# [What you need to do]
a - List every percentage figure given in the article on affordable housing in Minnesota.
b - From the article on affordable housing in Minnesota, reproduce word for word the stretch that begins at the words "Housing continues to" and ends after the words "gap in the US.".

# [Passage shown]
Minnesota Joins Other States in Taking On Affordable Housing

Housing continues to be a major issue, not only here in Minnesota, but across the US. Over the past five years, nation-wide rent increases have risen on average 5.8% year-over-year, but 2021 to 2022 saw a staggering increase of 14%.

Even though Minnesota ranks on the lower end of rent increases nation-wide, this might reflect the fact that certain communities feel the weight of these rent increases disproportionately to others. After all, the Federal Reserve Bank of Minneapolis stated in 2021 that Minnesota has one of the worst racial and ethnic homeownership gaps in the country. In Minneapolis-St. Paul metro, for instance, homeownership for Black families is one-third the rate of white families—the largest gap in the US.

It’s no surprise that many states and cities—from Colorado to Columbus, Ohio—are starting to take action on creating affordable housing for their residents, including Minnesota and St. Paul.

It’s been a year since St. Paul Mayor Melvin Carter announced a combined $74 million in funding—including $37 million of American Recovery Plan Act funding—to assist families who earn 30% or less of the Twin Cities median income, what city officials call “deeply affordable housing”.

Extracted page text data:
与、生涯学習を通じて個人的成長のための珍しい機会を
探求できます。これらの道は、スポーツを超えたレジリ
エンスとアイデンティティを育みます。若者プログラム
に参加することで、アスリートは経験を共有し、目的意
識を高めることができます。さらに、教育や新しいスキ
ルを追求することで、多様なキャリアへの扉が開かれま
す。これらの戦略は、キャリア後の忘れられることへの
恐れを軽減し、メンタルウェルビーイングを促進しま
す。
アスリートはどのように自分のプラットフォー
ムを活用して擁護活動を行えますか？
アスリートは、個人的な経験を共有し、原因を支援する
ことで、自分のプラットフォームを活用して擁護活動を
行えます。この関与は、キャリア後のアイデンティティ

...

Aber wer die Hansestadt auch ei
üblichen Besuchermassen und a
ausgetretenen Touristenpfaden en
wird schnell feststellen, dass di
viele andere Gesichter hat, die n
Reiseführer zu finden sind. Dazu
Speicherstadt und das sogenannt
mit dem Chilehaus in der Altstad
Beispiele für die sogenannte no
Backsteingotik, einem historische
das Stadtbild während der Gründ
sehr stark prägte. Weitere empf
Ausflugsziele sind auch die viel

# [Exercise solutions]
a - 5.8%, 14%, 30%

b -
Housing continues to be a major issue, not only here in Minnesota, but across the US. Over the past five years, nation-wide rent increases have risen on average 5.8% year-over-year, but 2021 to 2022 saw a staggering increase of 14%.

Even though Minnesota ranks on the lower end of rent increases nation-wide, this might reflect the fact that certain communities feel the weight of these rent increases disproportionately to others. After all, the Federal Reserve Bank of Minneapolis stated in 2021 that Minnesota has one of the worst racial and ethnic homeownership gaps in the country. In Minneapolis-St. Paul metro, for instance, homeownership for Black families is one-third the rate of white families—the largest gap in the US.